Jasminum grandiflorum, L. officinale, Trachelospermum jasminoides, hiptage benghalensis, Clematic penniculata.

  • Climbers for pots

Bougainvillea, Clitoria ternatea.

  • Making hedge

Clerodendron inerme and Bougaivillea.

  • Indoor decoration

Shade loving climbers like Pothos, Monstera deliciosa, Philodendron sp., Asparagus sp., etc can be grown in pots and can be kept indoor also.

  • For screening

Vernonia elegnaefolia, Pyrostegia venusta.

  • Annual climbers

There are climbers, which are seasonal in nature and can be grown temporarily. E.g. sweet pea, trailing nasturtium. There are woody climbers, which can also be grown as annual like Ipomea lobata, Clitoria ternatea.

Clematis flammula (Ranunculaceae)

A slender low-growing climber.

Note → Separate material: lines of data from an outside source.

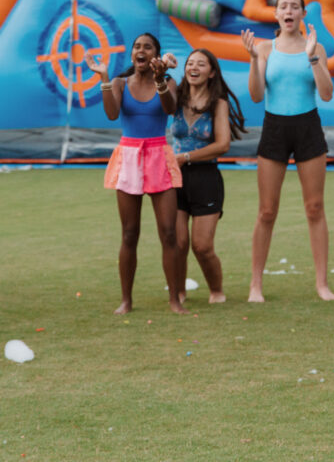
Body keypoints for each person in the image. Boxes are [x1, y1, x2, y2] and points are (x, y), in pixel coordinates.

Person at [241, 0, 334, 302]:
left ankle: (322, 284)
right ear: (276, 14)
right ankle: (255, 285)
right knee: (267, 211)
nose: (289, 11)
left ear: (302, 15)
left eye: (295, 7)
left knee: (315, 207)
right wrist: (253, 60)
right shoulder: (265, 49)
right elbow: (256, 95)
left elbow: (327, 94)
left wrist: (312, 57)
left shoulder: (316, 48)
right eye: (283, 6)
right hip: (275, 129)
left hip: (308, 128)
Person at [85, 32, 186, 315]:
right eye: (137, 47)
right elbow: (111, 114)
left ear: (156, 55)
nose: (141, 50)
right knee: (129, 234)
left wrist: (160, 80)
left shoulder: (168, 82)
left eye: (148, 47)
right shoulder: (119, 83)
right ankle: (126, 301)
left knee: (169, 233)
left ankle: (174, 300)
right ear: (132, 54)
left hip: (158, 156)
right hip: (129, 158)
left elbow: (170, 108)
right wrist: (104, 76)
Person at [152, 48, 245, 304]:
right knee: (178, 242)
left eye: (201, 64)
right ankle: (178, 291)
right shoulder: (176, 97)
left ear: (212, 72)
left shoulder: (218, 104)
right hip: (175, 178)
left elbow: (223, 145)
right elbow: (158, 84)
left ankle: (217, 291)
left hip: (206, 178)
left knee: (202, 246)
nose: (194, 67)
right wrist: (164, 66)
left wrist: (186, 157)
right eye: (190, 63)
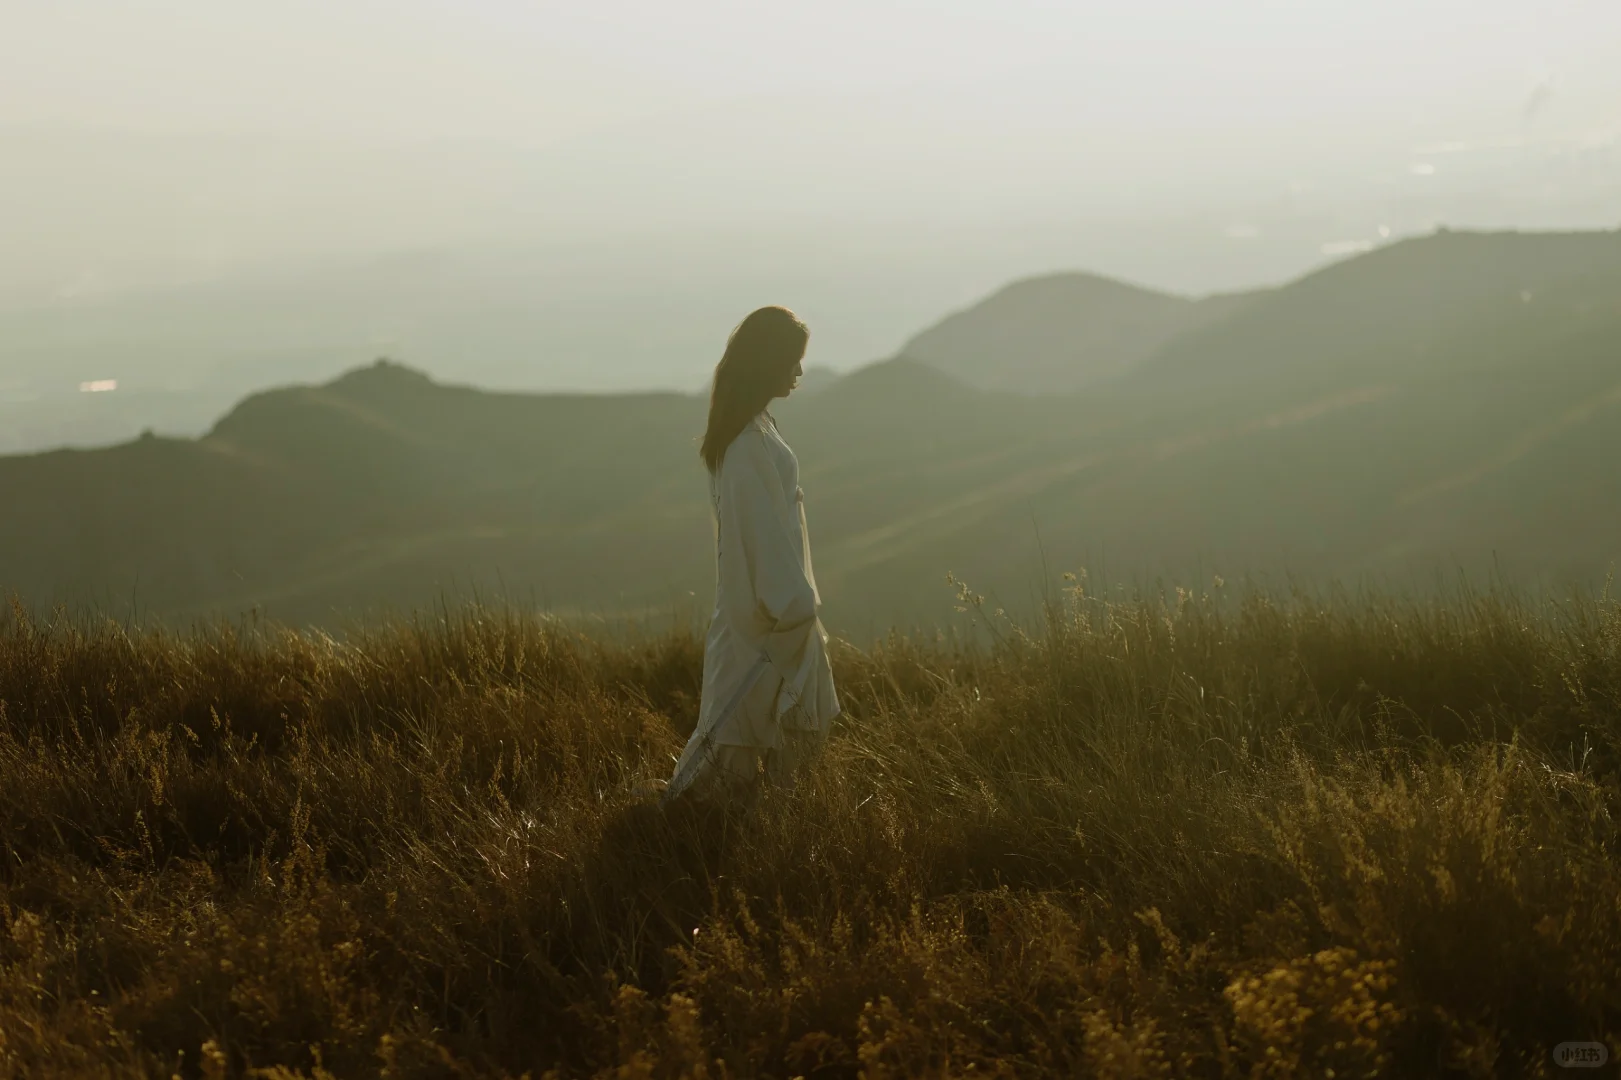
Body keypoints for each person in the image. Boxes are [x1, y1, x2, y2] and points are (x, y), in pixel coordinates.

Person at [663, 305, 840, 802]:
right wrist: (793, 606)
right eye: (792, 360)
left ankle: (774, 846)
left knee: (767, 757)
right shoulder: (746, 448)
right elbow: (757, 538)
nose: (800, 372)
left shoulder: (757, 429)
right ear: (769, 361)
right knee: (727, 770)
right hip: (764, 622)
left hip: (771, 617)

Leaves usually bipinnate dark green, often trifoliate; leaflets narrowly lanceolate entire, glabrous 1.3 to 3.2 cm long. Flowers very fragrant, small 1.9 to 2.5 cm across pure white in loose panicle upto 20-30cm long, Sepals 4-linear oblong.

Clematis flammula has less growth but flowers heavily on large panicles in the early rains. It is ideal for small gardens on low walls or wire nettings. It likes porous soil and partial shade. Propagation by layering.

Ipomoea palmata, Railway creeper

A perennial vigorous climber. Leaves 5.0 to 7.6cm in diameter, cut nearly to the base 5 to 7 lobes, entire, elliptic or lanceolate. Flowers purple, 5.0 to 6.3cm across often 3 flowered cyme. Corolla campanulate, colour deeper in the throat.

Ipomoea purpurea, Common morning glory

It is also a quick-growing climber. Leaves entire, ovatecordate, 7.6 to 12.7cm long pubsecent on both surfaces. Flowers large funnel shaped, few on axillary peduncles, about 6.3 to 7.6cm across, white, pale blue or purple.

Passiflora coerulea (Passifloraceae)

A vigorous climber. Stipule leafy, cordate, toothed. Leaves divided nearly to the petiole into 5 lanceolate or lance-elliptic segments 10.2 to 16.2cm across. Flowers solitary, large 7.6cm across, axillary. Bracts large ovate-cordate about 2.5cm in length. Petals 5 oblong-obtuse, pale pink in colour. Corona 5.0cm across, otuer filaments blue at top, white in the middle and purple at base.

Passiflora deulis

Woody, strong and spreading climber. Stem angular slightly downy or glabrous. Tendrils axillary, long simple. Leaves alternate large. 10.2 to 12.7cm long and wide deeply 3 lobed. Lobes ovate, glandular, toothed. Flowers solitary terminal or axillary, 3 leafy bracts, 5 lobed greenish with short crown. Petals 5 about 2cm long, oblong white often tinted with purple. Corona in several rows white in the upper half violet or purple below. Fruit globular, oblong, thickly pruple dotted.

Pyrostegia purpurea

An evergreen climber. Leaves compound, leaflets 3 ovate to ovate-oblong about 5.0 to 7.6cm long mostly toothed bright green above paler beneath. Flowers 4 to 10 rosy purple in axillary cyme. Corolla funnel shaped about 5.0cm long, lobes 5 spreading about 6cm across.

This ideal climber produces flowers in large bunches 6 to 8 times a year in the summer and rains and rains and should be grown on trellis or low walls. Propagated from layers.

Thunbergia laurifolia

A shrubby climber. Stem terets, smooth except when young. Leaves opposite, ovate, oblong – lanceolate rounded at the base, entire or slightly toothed, 15cm long about 6.3cm wide. Flowers borne in axillary or terminal raceme. Corolla tube cylindrical, swelling above, cunnel-shaped with spreading large 5 lobed limb about 6.3cm across pale blue, white or yellow in the throat.